Records to process:
Content starts

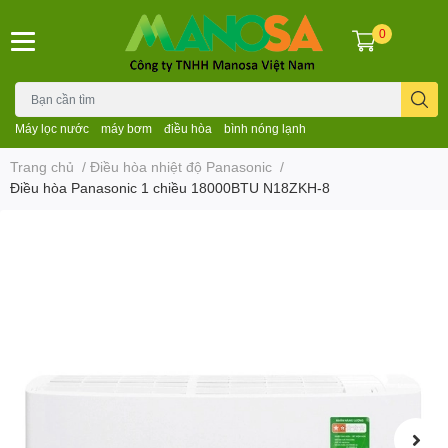
0
Máy lọc nước
máy bơm
điều hòa
bình nóng lạnh
Trang chủ
/
Điều hòa nhiệt độ Panasonic
/
Điều hòa Panasonic 1 chiều 18000BTU N18ZKH-8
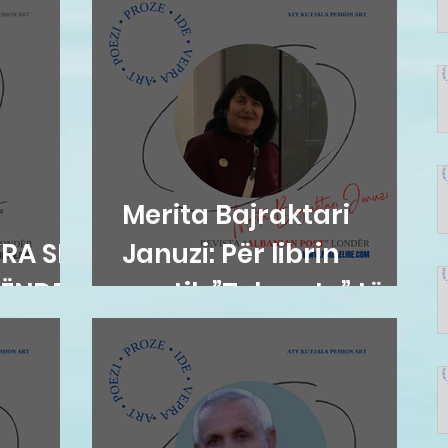
Merita Bajraktari
RA SI
Januzi: Për librin
TËNDE
poetik ”Teh nate” të
Hazir Mehmetit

Content ends

Task objective: Which lines above contain the word "Panasonic"? Show each of them.

Output of the task:
Điều hòa nhiệt độ Panasonic
Điều hòa Panasonic 1 chiều 18000BTU N18ZKH-8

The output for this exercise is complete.